Trends in loyalty marketing, Millennial marketing in particular, are being impacted in a way that mirrors cultural change. The biggest change seems to be a move to behavioral marketing, providing incentives for customer interactions online and in social channels rather than just rewarding for purchase transactions themselves.
On the surface, the idea is spot – on and is something that we’ve advocated on as Contextual Loyalty. The unfortunate by-product of the evolution is that many pundits are liberally bashing points programs as a thing of the past, labeling them as “spend and get” as if to smear all value associated with the model. Points programs, they say are expensive, create financial liability, and generally fall short of satisfying today’s standard to engage digital customers.
Our vision for Contextual Loyalty includes attention to balancing awards for purchase as well as interactions. As the rush to reward interactions has grown, many brands may discover that programs that gratuitously reward for online interactions (posts, tweets, updates, check-ins, user generated content, etc.) will fall short if structured in a one-sided manner. It’s entirely possible that even the most digitally conversant among consumers will grow tired of having to tweet, favorite and post about “Brand X” to gain access to rewards.
There are several risky implications that come from imbalanced loyalty structure:
- By putting the earning power of a customer rewards program solely in this domain, the invitation to game the system is magnified.
- Even true brand loyalists will succumb to the need to post mass quantities of updates if they are to gain tier status and their posts will evidence the quantity of their online interactions rather than their quality.
- The value of user-generated impressions will be diluted. Never forget the online world is skeptic driven. Conspiracy theories abound and the trolls are always just one click away. As soon as a brand’s “social loyalty” program smells like paid propaganda, the critics will cry out for all to hear.

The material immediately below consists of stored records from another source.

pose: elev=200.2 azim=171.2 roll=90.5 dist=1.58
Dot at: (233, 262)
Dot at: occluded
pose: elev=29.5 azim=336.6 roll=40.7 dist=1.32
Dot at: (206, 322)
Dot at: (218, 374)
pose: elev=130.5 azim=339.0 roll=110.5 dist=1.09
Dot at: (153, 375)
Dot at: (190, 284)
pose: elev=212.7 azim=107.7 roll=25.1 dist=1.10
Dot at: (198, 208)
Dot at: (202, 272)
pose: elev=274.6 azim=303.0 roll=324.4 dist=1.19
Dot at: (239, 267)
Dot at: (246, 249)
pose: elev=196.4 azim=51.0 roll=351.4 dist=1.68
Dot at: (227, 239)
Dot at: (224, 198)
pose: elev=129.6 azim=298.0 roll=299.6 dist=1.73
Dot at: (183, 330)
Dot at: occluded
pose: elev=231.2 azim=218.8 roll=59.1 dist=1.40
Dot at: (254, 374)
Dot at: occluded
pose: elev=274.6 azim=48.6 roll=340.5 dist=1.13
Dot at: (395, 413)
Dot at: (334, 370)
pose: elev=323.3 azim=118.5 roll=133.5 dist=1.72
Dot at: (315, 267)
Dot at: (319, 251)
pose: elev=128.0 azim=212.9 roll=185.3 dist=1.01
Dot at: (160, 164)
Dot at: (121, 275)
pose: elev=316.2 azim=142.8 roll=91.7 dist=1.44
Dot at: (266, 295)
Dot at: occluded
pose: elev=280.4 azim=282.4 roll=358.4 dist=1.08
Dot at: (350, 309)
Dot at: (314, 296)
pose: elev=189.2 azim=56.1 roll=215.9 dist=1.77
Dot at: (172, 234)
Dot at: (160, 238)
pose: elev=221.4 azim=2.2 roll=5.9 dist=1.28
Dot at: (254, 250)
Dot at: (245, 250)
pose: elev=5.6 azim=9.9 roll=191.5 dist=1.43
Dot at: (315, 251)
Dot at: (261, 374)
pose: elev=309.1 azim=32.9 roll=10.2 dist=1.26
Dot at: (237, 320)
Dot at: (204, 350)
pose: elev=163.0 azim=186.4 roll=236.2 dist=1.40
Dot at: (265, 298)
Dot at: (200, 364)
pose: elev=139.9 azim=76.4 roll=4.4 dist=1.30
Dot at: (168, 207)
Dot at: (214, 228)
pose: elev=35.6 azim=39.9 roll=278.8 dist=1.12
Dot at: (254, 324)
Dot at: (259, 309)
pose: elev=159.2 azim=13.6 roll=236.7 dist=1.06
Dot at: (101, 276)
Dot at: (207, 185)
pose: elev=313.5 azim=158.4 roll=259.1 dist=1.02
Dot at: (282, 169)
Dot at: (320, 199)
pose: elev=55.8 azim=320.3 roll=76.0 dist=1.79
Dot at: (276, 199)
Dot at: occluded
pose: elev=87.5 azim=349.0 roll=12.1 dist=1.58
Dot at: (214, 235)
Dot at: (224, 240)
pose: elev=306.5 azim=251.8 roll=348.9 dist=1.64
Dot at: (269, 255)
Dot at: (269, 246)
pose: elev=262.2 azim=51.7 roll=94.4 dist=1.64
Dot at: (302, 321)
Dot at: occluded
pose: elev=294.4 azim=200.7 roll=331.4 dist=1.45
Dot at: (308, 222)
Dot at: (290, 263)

Remember the value of authentic reviews, recommendations and posts. The more transparent, the more they express true brand love and serve as confidence building evidence for others to shift their patronage away from a competitor.
Just like it will take some horrific accidents on the road to convince drivers that staring at their phone while on the highway is not a sustainable practice, brands rushing headlong to launch socially driven customer loyalty programs will experience some accidents along the way. None we hope will be dramatic as what can happen on the highway, but there is potential brand damage at stake.
We always recommend to stack up your planned customer marketing strategy against industry practice. A balanced value proposition has delivered the best results over 30 years of loyalty marketing and no matter what new technology or digital communications channel you have to add to your mix, remember to keep some balance in your program structure.